Ela destaca que a interrupção das aulas e a pressão econômica sobre as famílias empurram crianças para o mercado de trabalho: “As escolas são usadas para abrigos. Então essas crianças não vão para a escola, não vão ter aula. A falta de renda e a vulnerabilidade das famílias fazem com que essas crianças comecem a trabalhar muito cedo para melhorar a renda familiar. O que a entrada precoce no mercado de trabalho resulta? Resulta que a criança não vai estudar e, lá no futuro, vai ter uma renda reduzida”.

O cruzamento dos dados confirmou a hipótese. “Mostramos que os desastres estão reduzindo o aprendizado das crianças. Têm efeito na escolaridade, muitas vezes, porque essas crianças não estão indo à escola, não estão conseguindo estudar para aprender; então o aprendizado cai e está aumentando o trabalho infantil para aqueles que trabalham fora do domicílio”, detalha Ana Lúcia.

Para Priscila, o problema é ainda mais profundo, porque os impactos se prolongam no tempo: “São efeitos que continuam depois que o desastre acontece. Quando a gente fala de criança nesse contexto escolar e de trabalho infantil, isso pode comprometer toda a evolução dela em termos de vida escolar e de acumulação de capital humano. É um problema urgente”.
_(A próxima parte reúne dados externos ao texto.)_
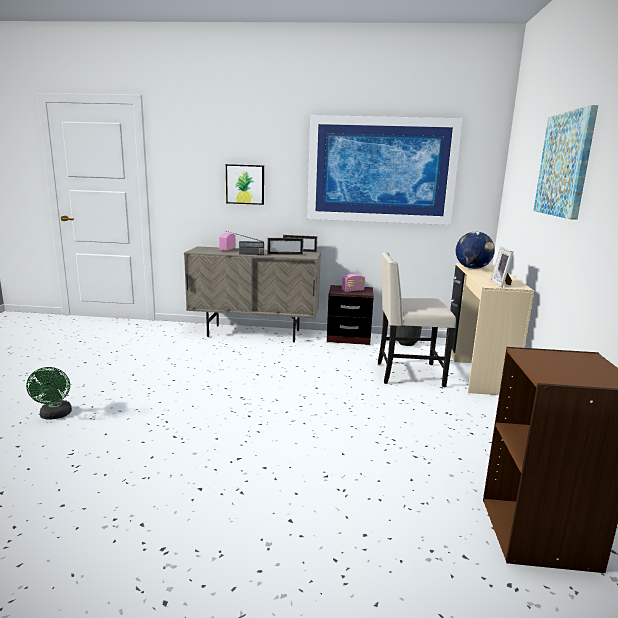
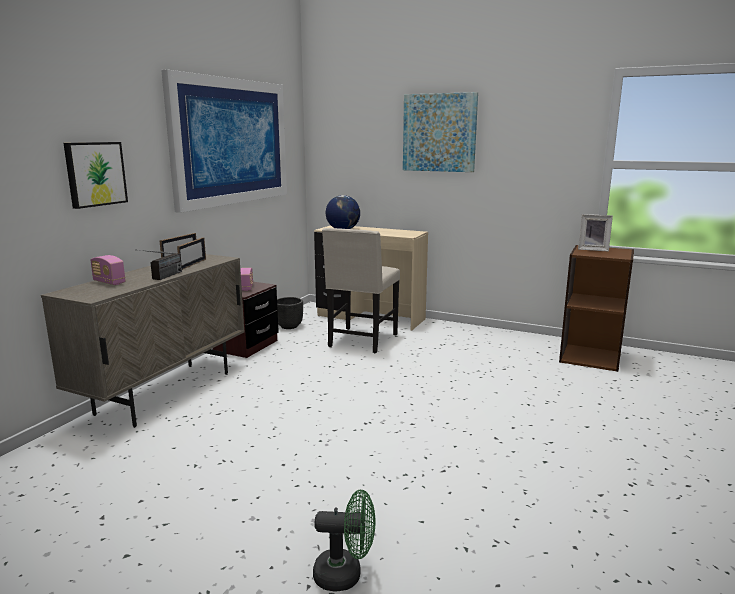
camera: 70 degrees left, 0 degrees up
picture frame [490,247,513,287] -> picture frame moved to [578,214,613,252]

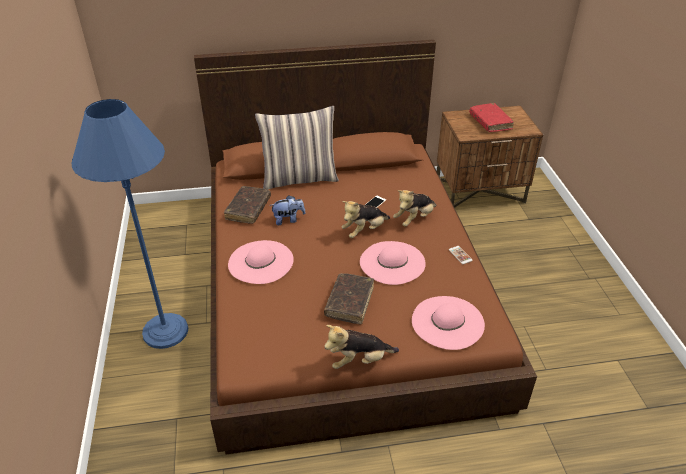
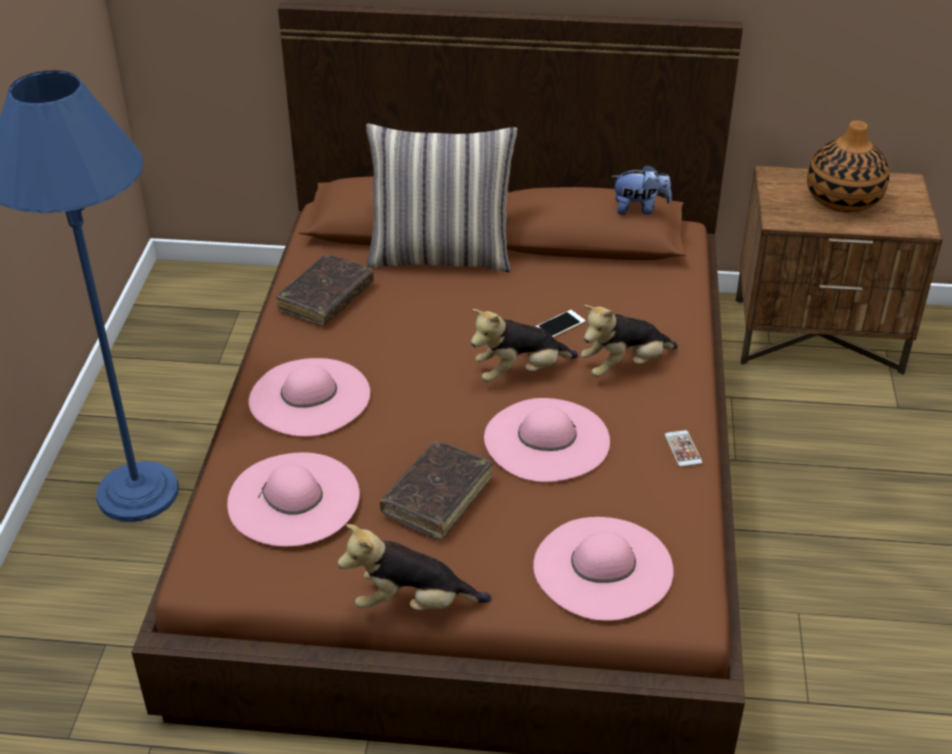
camera: 15 degrees right, 0 degrees up
plush toy [270,195,305,225] -> plush toy moved to [611,165,672,215]
red book [469,103,514,132] -> vase [807,121,889,212]
none -> pink hat [227,452,360,547]

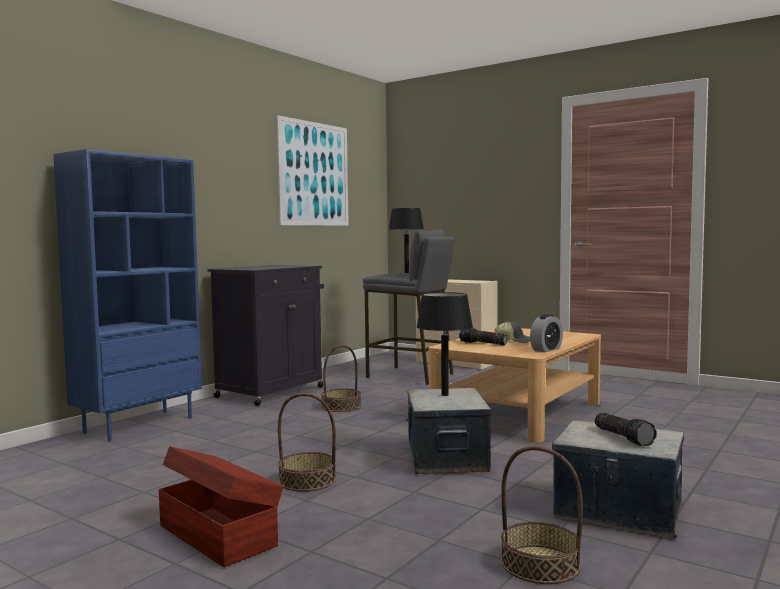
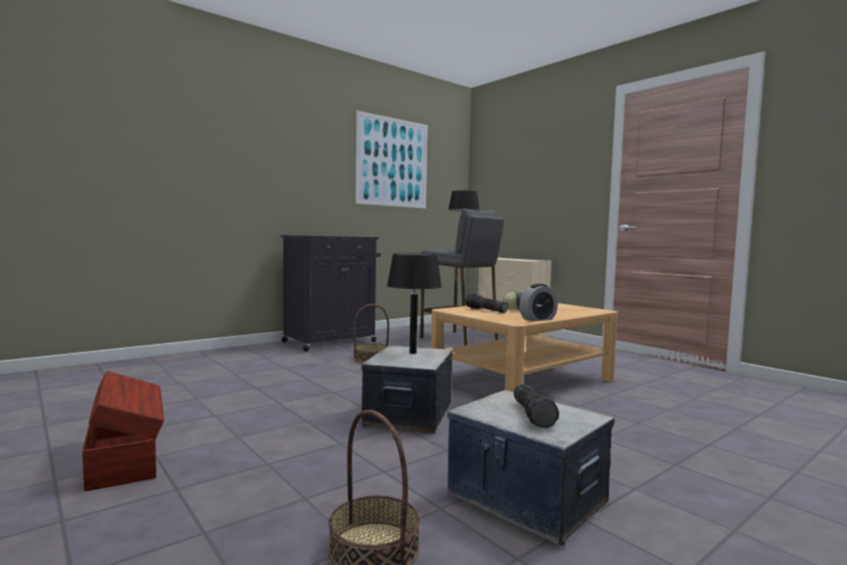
camera: 15 degrees right, 0 degrees up
blue bookcase [53,149,202,441] -> none
basket [278,393,336,492] -> none

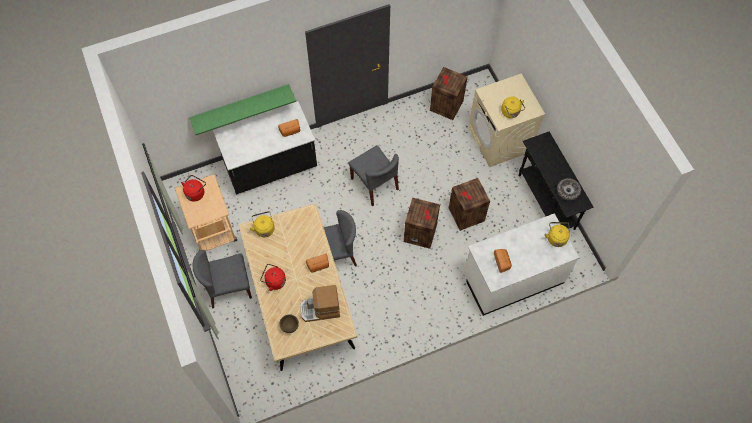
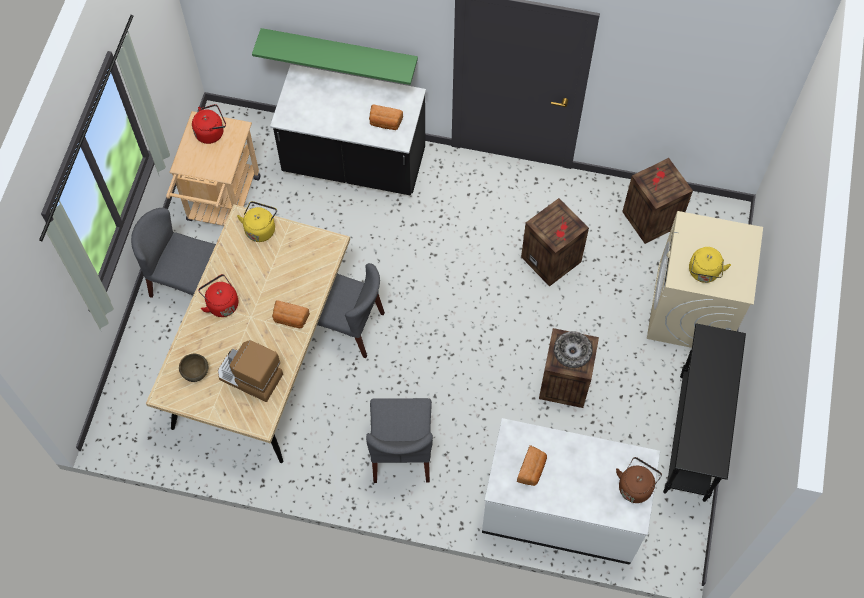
camera: 35 degrees right, 0 degrees up
grey chair [349,145,399,206] -> grey chair moved to [366,398,433,483]
crate [404,198,440,249] -> crate moved to [521,198,589,287]
yellow kettle [545,222,570,247] -> brown kettle [616,457,662,503]
bowl [557,178,581,201] -> bowl moved to [554,331,593,368]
Urgência de planejamento público

Ela defende que os resultados do estudo devem orientar políticas públicas de adaptação climática. “Esses eventos possivelmente vão continuar acontecendo, possivelmente vão ser frequentes, então os Estados e os municípios precisam estar preparados para lidar com isso. É tratar o problema como algo que precisa ser pensado e planejado para o presente e para o futuro da nossa realidade.”

Ana Lúcia reforça que há políticas já existentes que precisam ser fortalecidas. “Queremos já programas sociais de êxito, como o Bolsa Família. Precisa ter uma busca ativa: por que a criança não está na escola? Por que a criança não está com desempenho adequado? Aulas de reforço, ou tempo integral, mais fiscalização para essas crianças que estão trabalhando. A criança não pode trabalhar, ela tem que estar estudando, principalmente nessa idade crítica.”